Allelopathy, I discovered yesterday—is the effect one species has upon the growth, survival and reproduction of another species by chemical, biological or ecological processes. For instance, a tree that grows to be tall and wide benefits the humans beneath it by providing shade where they may have a picnic, make sweet love and carve their initials into the pliable bark marking the first moment of their life-long commitment to benefit each other and their future children. The same tree does not allow any other species to thrive beneath it because of the very shade that benefits the humans.
I also discovered that plants aren’t the only ones with allelopathic tendencies.
It was a typical Tuesday morning eradication session at the Leon Creek Greenway where the Invaders volunteer their time to eradicate non-native invasive species. Ie. Kill things, record how and when they were killed, pinpoint a GPS location of the slaying and record it in a national database. It’s satisfying work because you can see the difference you are making in a landscape right away. Where once there was a mono-culture of invasive species, you can see the potential for new native growth almost immediately. Kind of like getting a haircut: It always makes you feel better about your future somehow.
This day was going along par for the course. I had my first kill and a fat one at that—around six inches in diameter. I had to use my Gomboy or folding handsaw. Felt good to get a big one under my belt first thing. I called out my count and the code for loathed Chinaberry Tree. Most of the trees we eradicated that morning were big Chinas. We had a crew of about 10 and it only took two to do the work of even the biggest tree. So the rest of us just sort of milled about watching or looking for our own pre-flagged specimen to fell.
I’ve been on several of these expeditions before but this one was different in so many ways, it really made me stop and think. The work we did at Rancho Diana seemed much more unobtrusive. We weren’t felling large trees but we were pulling, chopping and spraying hundreds of Nandina every week. There was the “Nandina Forest” where the bamboo-like plant had taken over an entire area of underbrush. That week I learned how to identify Nandia in every stage of life from a newly formed sprig to a mature bush with berries. Somehow it seemed not only physically easier to hand-pluck the babies from the lush fertile forest floor but cognitively, I didn’t suffer other decisions. Like, which weapon to most effectively destroy the thing. I didn’t have to spend a lot of time with the same plant sawing or even break a sweat. All I had to do was seek, identify and destroy. Now look out honey, ’cause I’m usin’ tech-knowledgey…Somebody come and help me please…Somebody better save my soul! Wha? Oh, sorry Iggy Pop sideline. Happens every time.
So, the other thing is that something gets me out there in the civilized wild. A trail runs through it, but nature remains in control. Very early in our first effort to girdle a hug-sized Ligustrum we were verbally accosted by a few well-intentioned tree evangelists who proclaimed us “black-hearted sinners” for our defiant act of ecological restoration.“We’re all invasive species!” She exclaimed passionately.

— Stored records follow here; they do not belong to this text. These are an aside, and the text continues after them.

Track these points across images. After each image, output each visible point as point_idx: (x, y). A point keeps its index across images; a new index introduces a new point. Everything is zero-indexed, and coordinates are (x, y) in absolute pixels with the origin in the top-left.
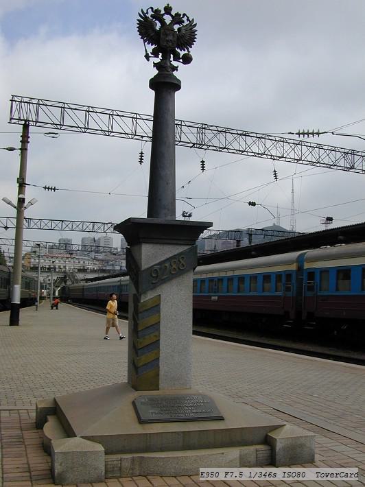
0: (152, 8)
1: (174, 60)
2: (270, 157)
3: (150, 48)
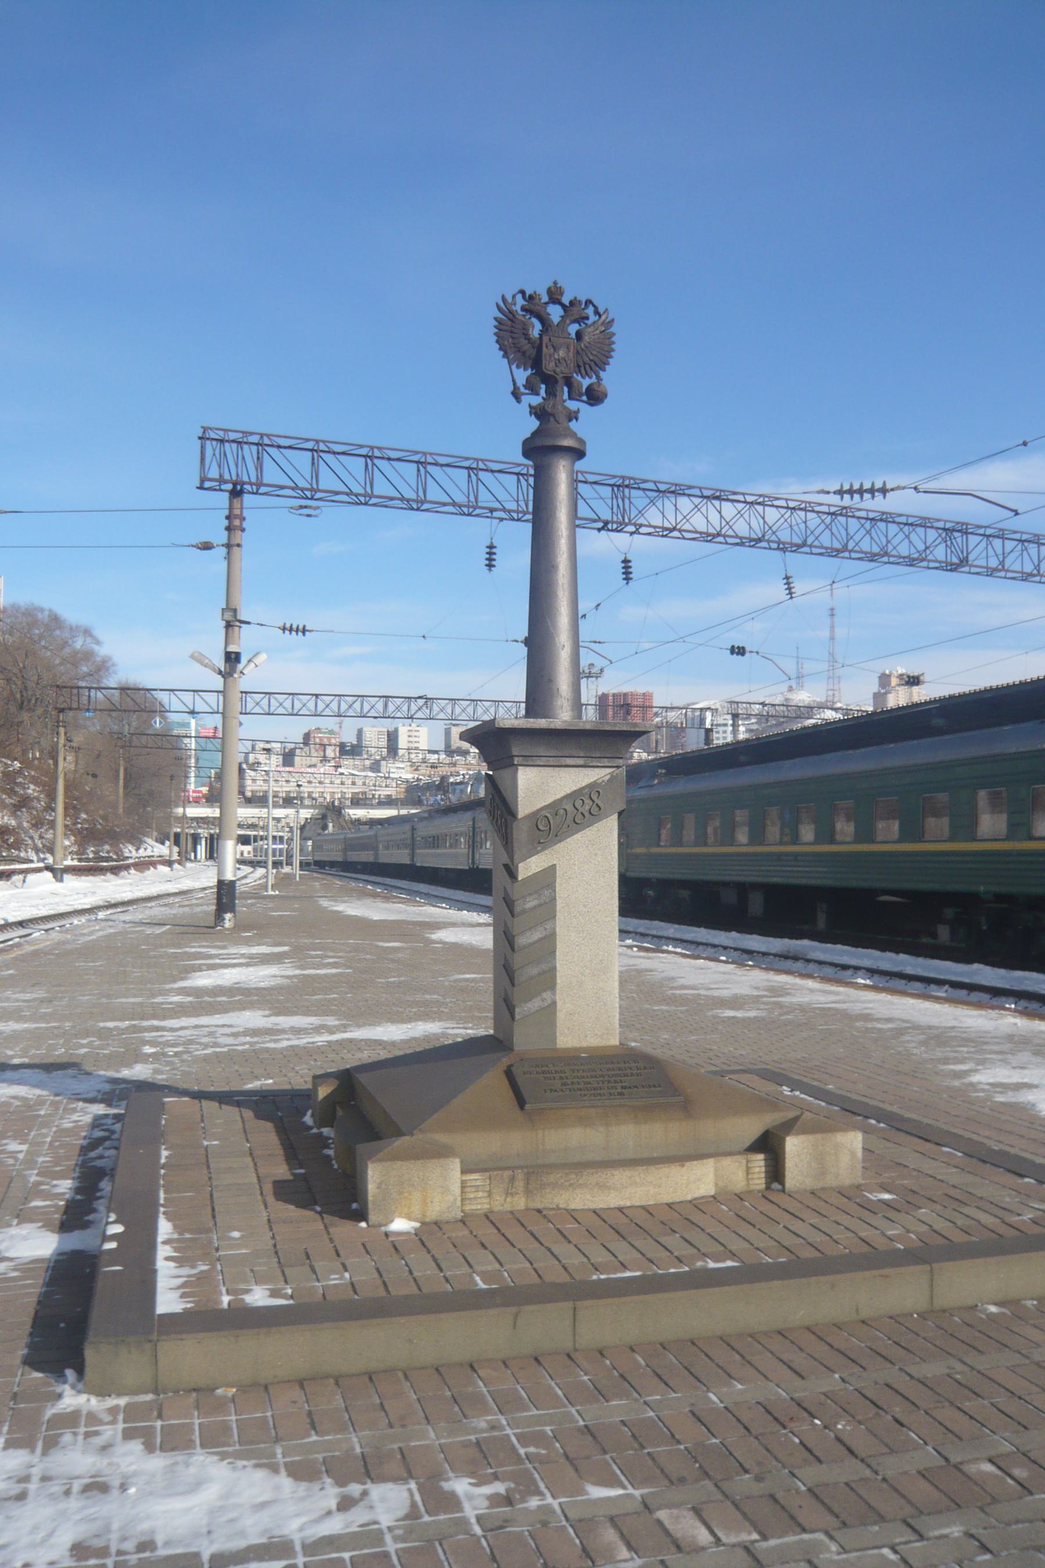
0: (523, 292)
1: (570, 398)
2: (774, 546)
3: (522, 375)
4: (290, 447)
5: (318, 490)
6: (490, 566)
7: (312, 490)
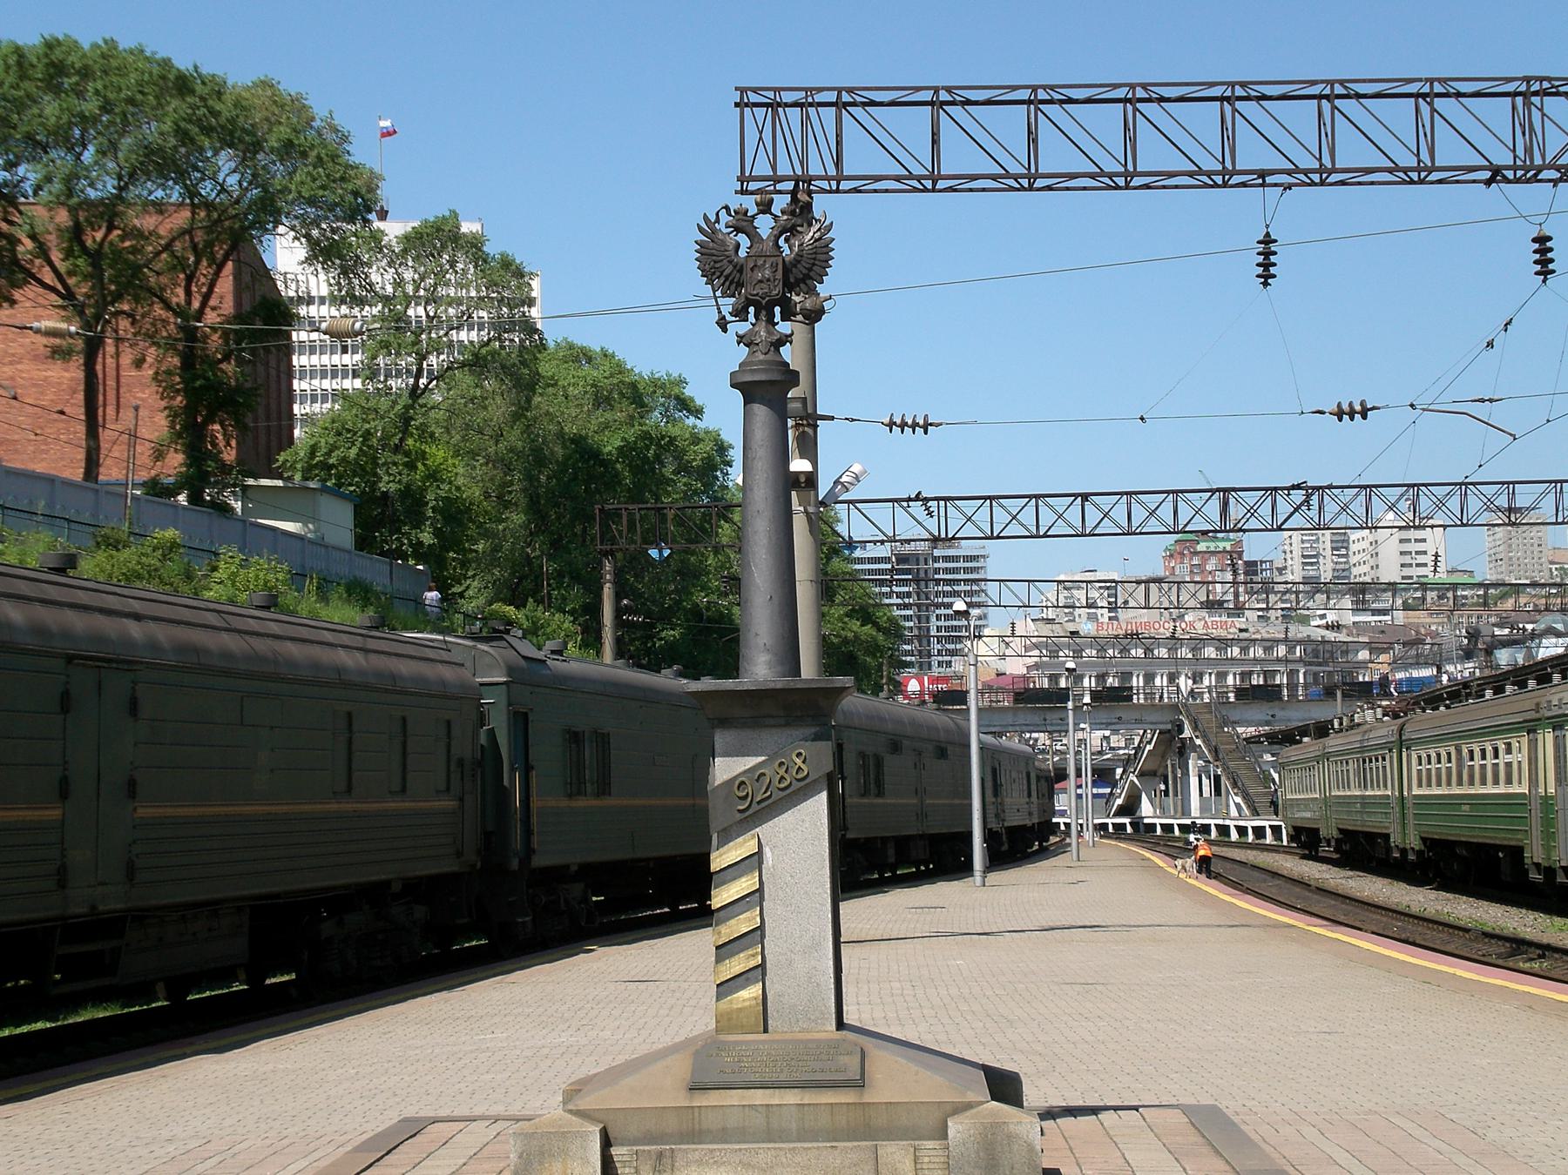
0: (727, 208)
3: (728, 304)
6: (1266, 278)
7: (1028, 176)
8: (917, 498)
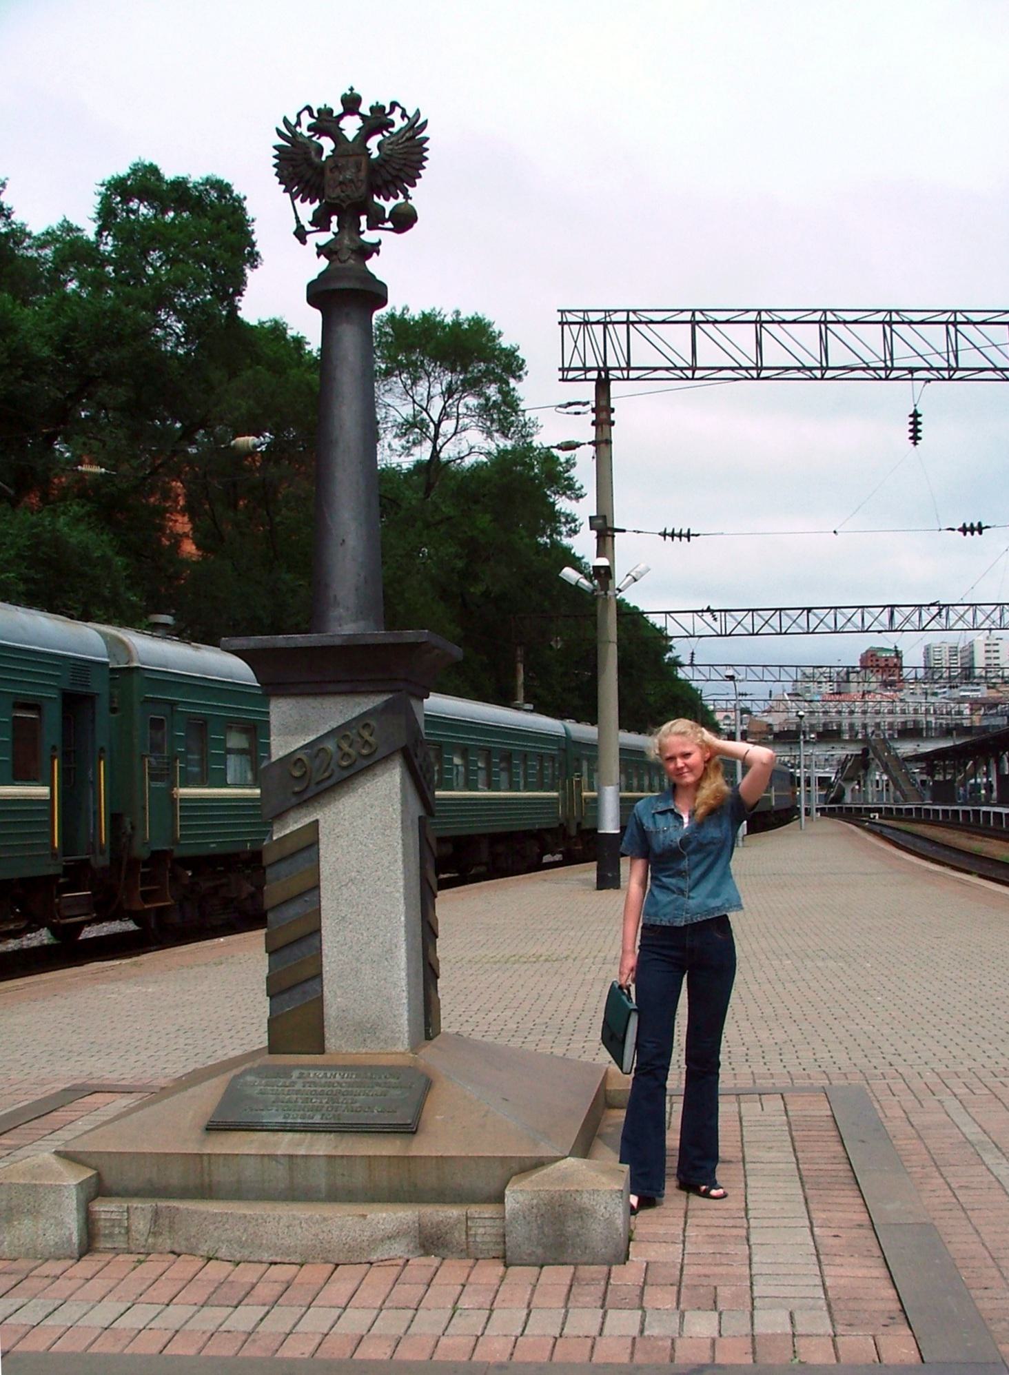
0: (308, 108)
1: (370, 228)
3: (307, 210)
4: (727, 322)
5: (762, 368)
6: (915, 439)
8: (708, 610)
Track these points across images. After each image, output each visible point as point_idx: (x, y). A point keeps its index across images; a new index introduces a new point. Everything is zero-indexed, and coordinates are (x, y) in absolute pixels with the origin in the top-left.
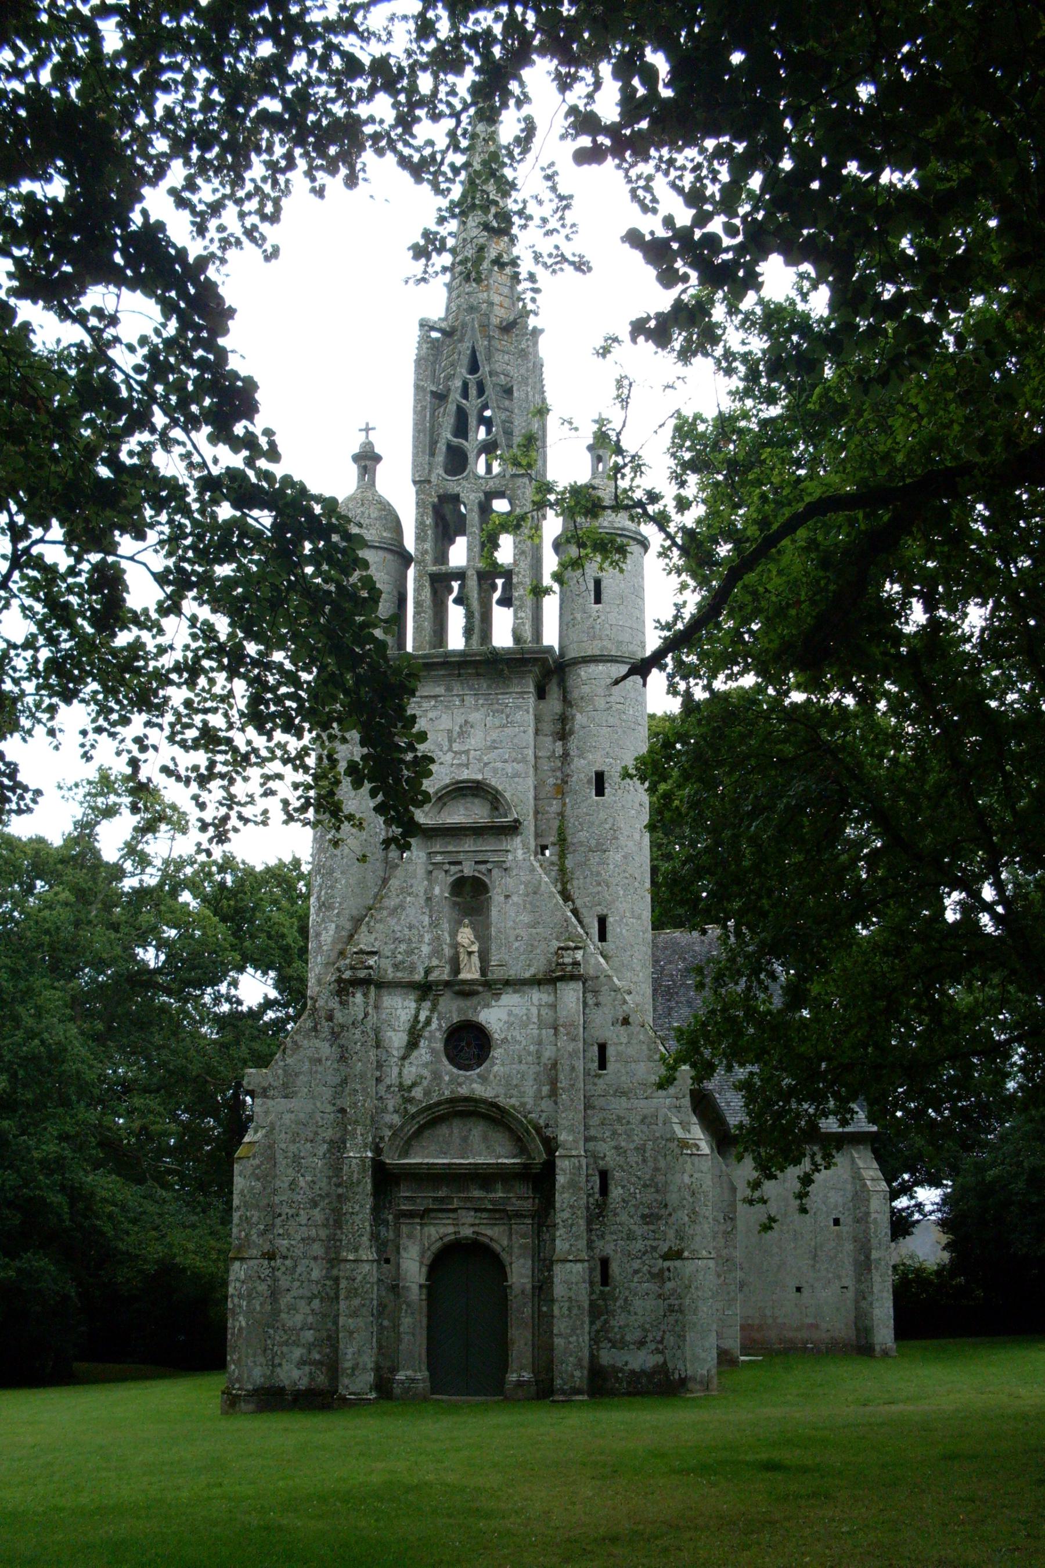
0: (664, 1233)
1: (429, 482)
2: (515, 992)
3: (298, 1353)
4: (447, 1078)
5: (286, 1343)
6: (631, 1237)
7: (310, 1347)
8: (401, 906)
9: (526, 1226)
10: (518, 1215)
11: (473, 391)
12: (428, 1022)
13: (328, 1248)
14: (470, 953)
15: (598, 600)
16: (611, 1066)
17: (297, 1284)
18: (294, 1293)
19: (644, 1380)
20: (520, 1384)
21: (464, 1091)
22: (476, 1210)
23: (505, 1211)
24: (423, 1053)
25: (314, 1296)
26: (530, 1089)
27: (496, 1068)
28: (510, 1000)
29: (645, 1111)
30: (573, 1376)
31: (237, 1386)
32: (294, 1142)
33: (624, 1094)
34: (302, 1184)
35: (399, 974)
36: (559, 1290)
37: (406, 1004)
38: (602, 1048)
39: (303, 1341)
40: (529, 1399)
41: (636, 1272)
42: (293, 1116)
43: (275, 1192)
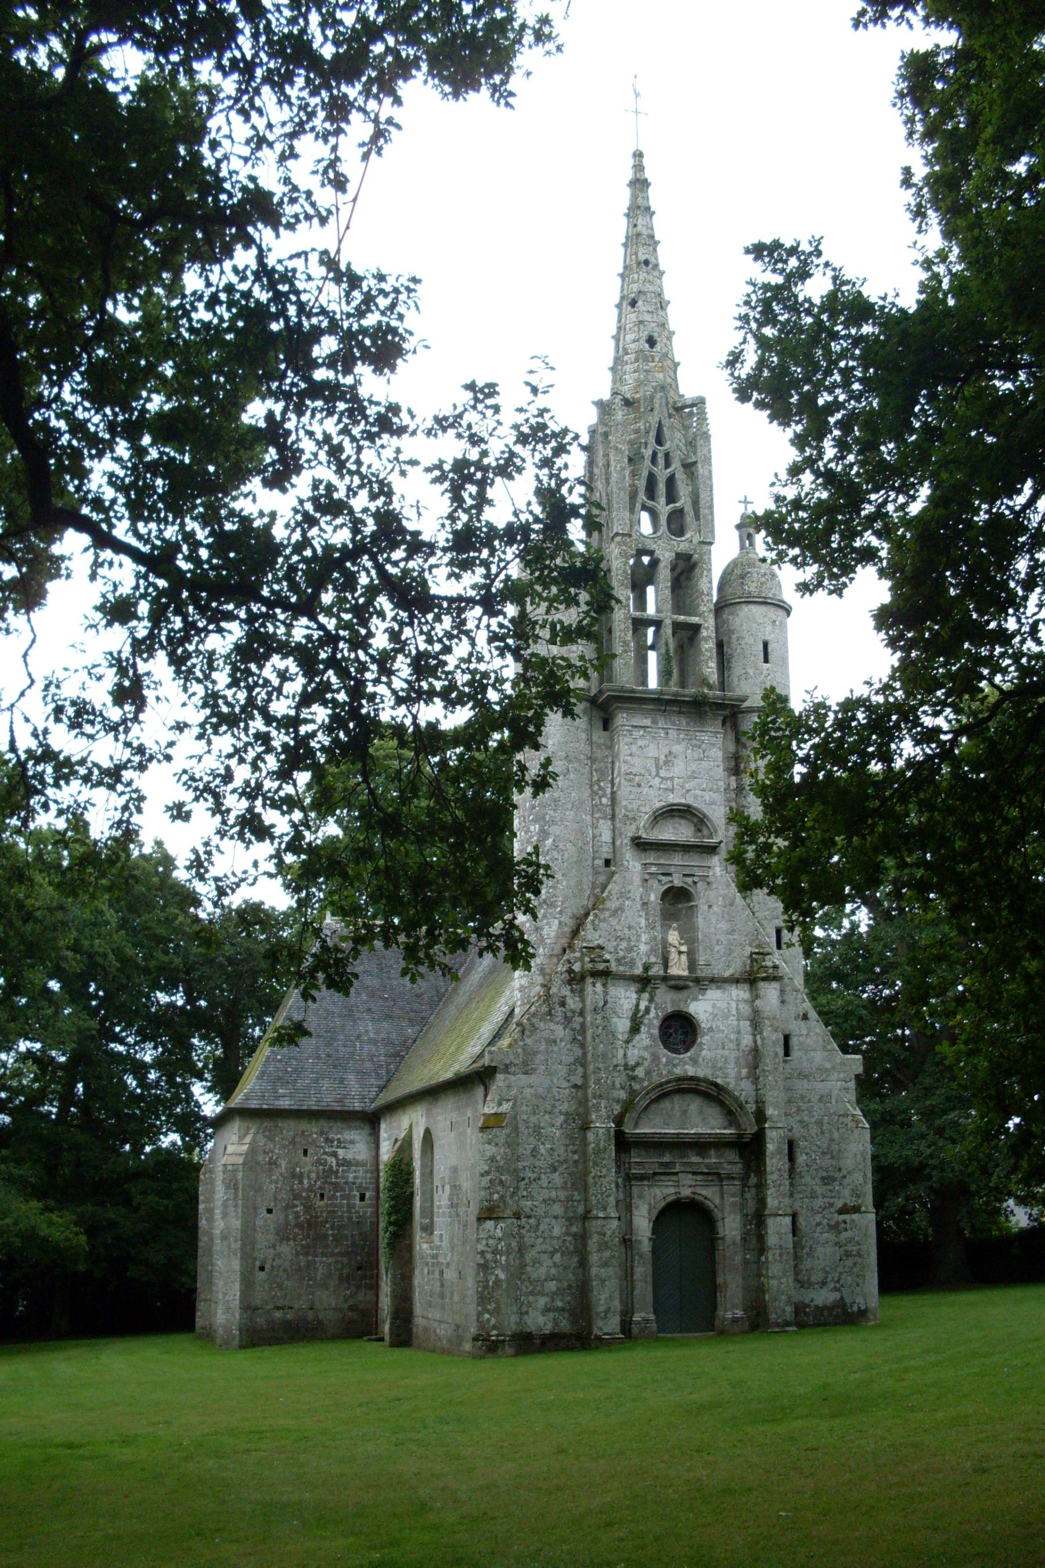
0: (839, 1192)
1: (630, 536)
2: (718, 988)
3: (542, 1301)
4: (664, 1060)
5: (532, 1293)
6: (813, 1195)
7: (553, 1295)
8: (620, 909)
9: (734, 1187)
10: (730, 1177)
11: (661, 461)
12: (647, 1010)
13: (567, 1208)
14: (680, 953)
15: (766, 661)
16: (796, 1054)
17: (540, 1240)
18: (538, 1248)
19: (826, 1313)
20: (735, 1320)
21: (678, 1071)
22: (694, 1173)
23: (719, 1174)
24: (643, 1038)
25: (556, 1251)
26: (732, 1072)
27: (704, 1053)
28: (713, 994)
29: (821, 1092)
30: (784, 1311)
31: (495, 1332)
32: (534, 1113)
33: (806, 1077)
34: (543, 1151)
35: (621, 968)
36: (772, 1240)
37: (628, 994)
38: (787, 1038)
39: (547, 1291)
40: (744, 1332)
41: (818, 1224)
42: (532, 1091)
43: (519, 1158)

I see her point. So who decides?
If nature or her G-d for that matter saw fit for this plant to grow and thrive who are we to destroy it?
My rebuttle was weak. “But it will KILL all the other plants.”“
Interesting perspective. Not true though.
It in fact, does nothing actively to kill anything. It only exists for the sole-purpose of existing.
Sure, its leaves drop and make the soil beneath it more alkaline insuring its own survival and the survival of other plants whose tastes agree. Sure, its canopy is large and dense to the detriment of many beneath it, earning it its nickname The Umbrella Tree. Sure, its prolific berries fall and turn to seeds and take their turns growing where they are unsurreptitiously planted. But if blame is due, it might just as well rest on the wings of that ill-fated bird who eats—gorges itself actually—becomes drunk on the toxic berries, flies downstream and deposits the seed at the mouth of another river where Chinaberry has never grown before and then dies. But not before making another even less desirable deposit of bloody seed encrusted feces on your freshly washed but unfortunately unwaxed clear coat instantly lowering your resale value.
Ultimately, we are the ones responsible for introducing the plant here in the first place. It’s a beautiful tree. Resilient. Hardy. Fast growing. Deciduous and flowering; it provides a brilliant if not common display of something in every season. It only becomes ugly when you see it choke out every other species or block a river from flowing freely. If you never saw a snake strike, you could assume it had no fangs. In these woods, the Chinaberry are sparse but large. They aren’t showing their fangs here. But as anyone who has ever been bitten by a snake knows: Size does matter.
Somewhere downstream or over the next hill or around the far bend the effects of these and several other non-native invasives that you can buy and are often touted as best use landscaping plants because of their tolerance for neglect and extreme weather. And that’s our justification for killing. G-d save our black-hearted souls! Funny thing though, they always seem to sprout back up in threes for each individual we take down to a stump. Some say it’s a futile effort. We call it job security.
Makes ya kinda wonder though, doesn’t it.